Alba Mineral Resources, which last year purchased a 90 per cent stake in Gold Mines of Wales, said it had collected ‘exciting’ initial results from a 2019 soil sampling campaign within its licence area near Dolgellau.

Alba said its Clogau gold project there hosted the high-grade Clogau-St David’s gold mine, as well as the extensive regional target dubbed the Dolgellau gold belt.

Results had been obtained from 525 samples from the ongoing 1,200 sample programme.

Multiple gold-in-soil anomalies were identified away from the existing mine area and not associated with historic mine workings.

Average grades for two of the new anomalies were well above the average gold-in soil grades for Clogau-St David’s and the other historic mine areas.

Alba’s executive chairman, George Frangeskides, said: “These results are really exciting.
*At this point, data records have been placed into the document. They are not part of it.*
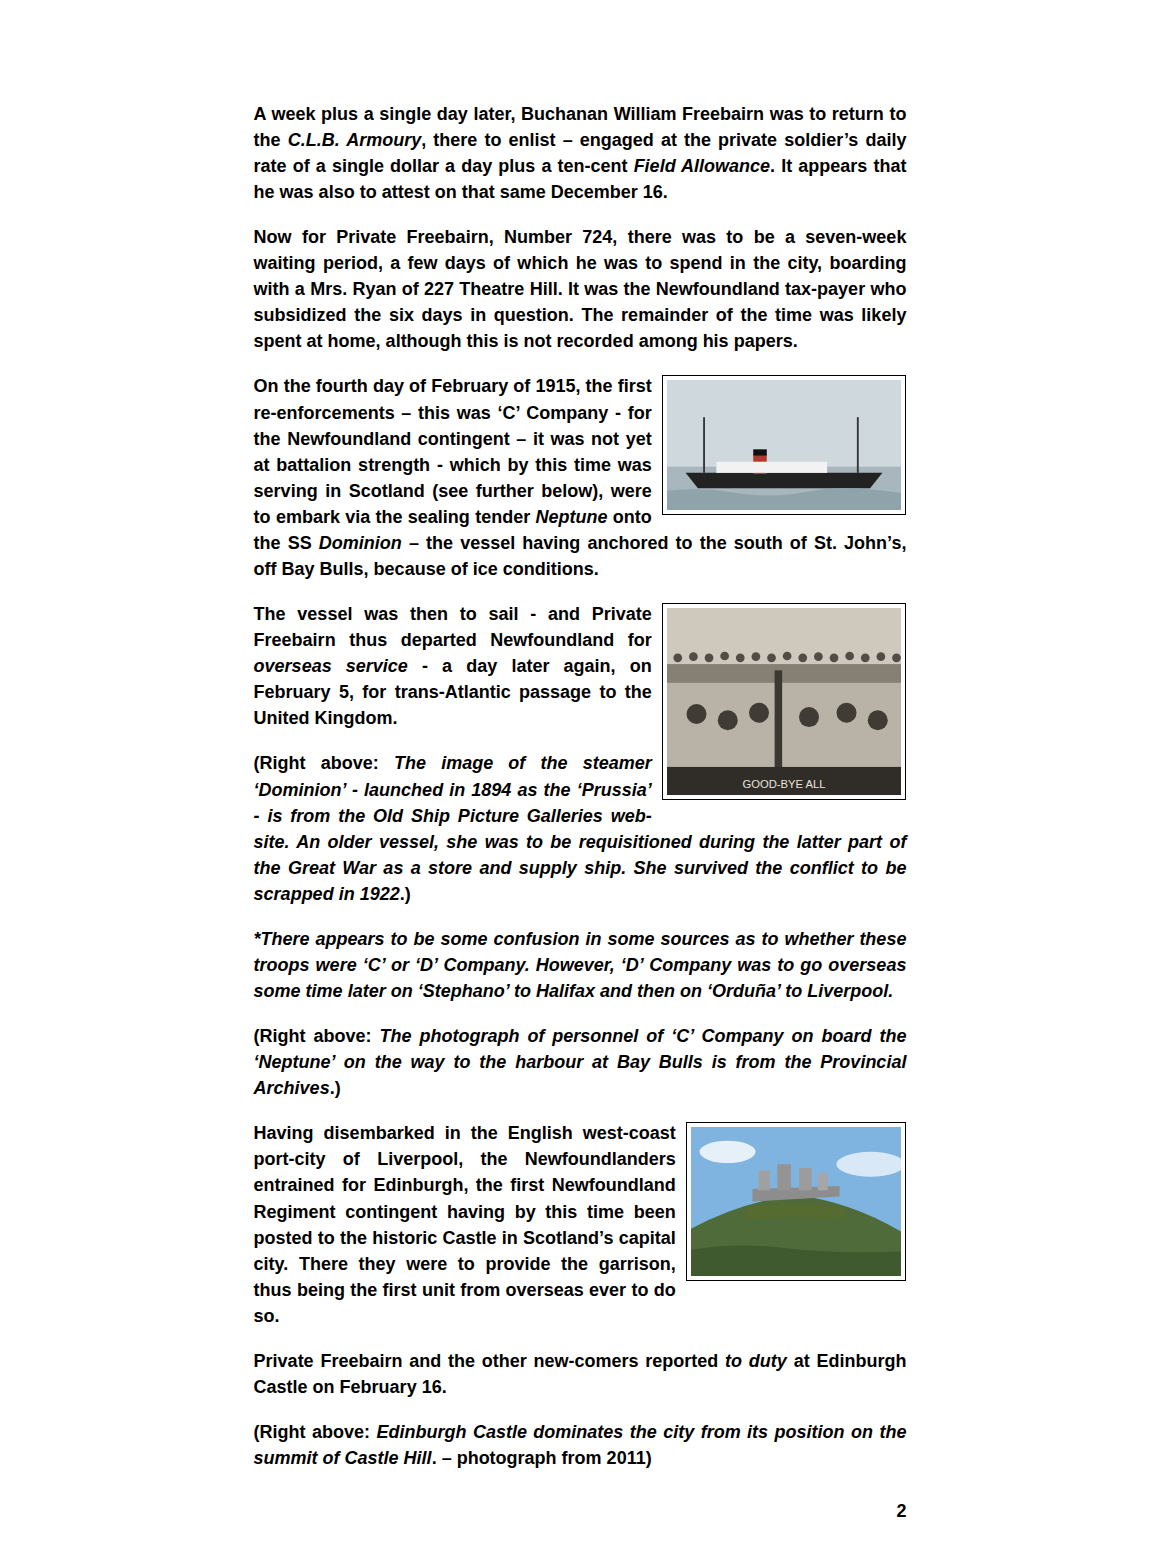A week plus a single day later, Buchanan William Freebairn was to return to the C.L.B. Armoury, there to enlist – engaged at the private soldier’s daily rate of a single dollar a day plus a ten-cent Field Allowance. It appears that he was also to attest on that same December 16.
Now for Private Freebairn, Number 724, there was to be a seven-week waiting period, a few days of which he was to spend in the city, boarding with a Mrs. Ryan of 227 Theatre Hill. It was the Newfoundland tax-payer who subsidized the six days in question. The remainder of the time was likely spent at home, although this is not recorded among his papers.
On the fourth day of February of 1915, the first re-enforcements – this was ‘C’ Company - for the Newfoundland contingent – it was not yet at battalion strength - which by this time was serving in Scotland (see further below), were to embark via the sealing tender Neptune onto the SS Dominion – the vessel having anchored to the south of St. John’s, off Bay Bulls, because of ice conditions.
The vessel was then to sail - and Private Freebairn thus departed Newfoundland for overseas service - a day later again, on February 5, for trans-Atlantic passage to the United Kingdom.
(Right above: The image of the steamer ‘Dominion’ - launched in 1894 as the ‘Prussia’ - is from the Old Ship Picture Galleries web-site. An older vessel, she was to be requisitioned during the latter part of the Great War as a store and supply ship. She survived the conflict to be scrapped in 1922.)
*There appears to be some confusion in some sources as to whether these troops were ‘C’ or ‘D’ Company. However, ‘D’ Company was to go overseas some time later on ‘Stephano’ to Halifax and then on ‘Orduña’ to Liverpool.
(Right above: The photograph of personnel of ‘C’ Company on board the ‘Neptune’ on the way to the harbour at Bay Bulls is from the Provincial Archives.)
Having disembarked in the English west-coast port-city of Liverpool, the Newfoundlanders entrained for Edinburgh, the first Newfoundland Regiment contingent having by this time been posted to the historic Castle in Scotland’s capital city. There they were to provide the garrison, thus being the first unit from overseas ever to do so.
Private Freebairn and the other new-comers reported to duty at Edinburgh Castle on February 16.
(Right above: Edinburgh Castle dominates the city from its position on the summit of Castle Hill. – photograph from 2011)
2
We have identified multiple gold anomalies along an expanding strike extent of the Dolgellau gold belt, with some of those anomalies occurring in areas where there are no significant historic mine workings.

“This is potentially very significant, in that it supports what we have been saying since the beginning of our involvement at Clogau, which is that the Dolgellau gold belt is a vastly under-explored region, and as such there is a strong possibility of unearthing significant new areas of gold mineralisation, as well as potential extensions to the areas of previously exploited high-grade mineralisation.”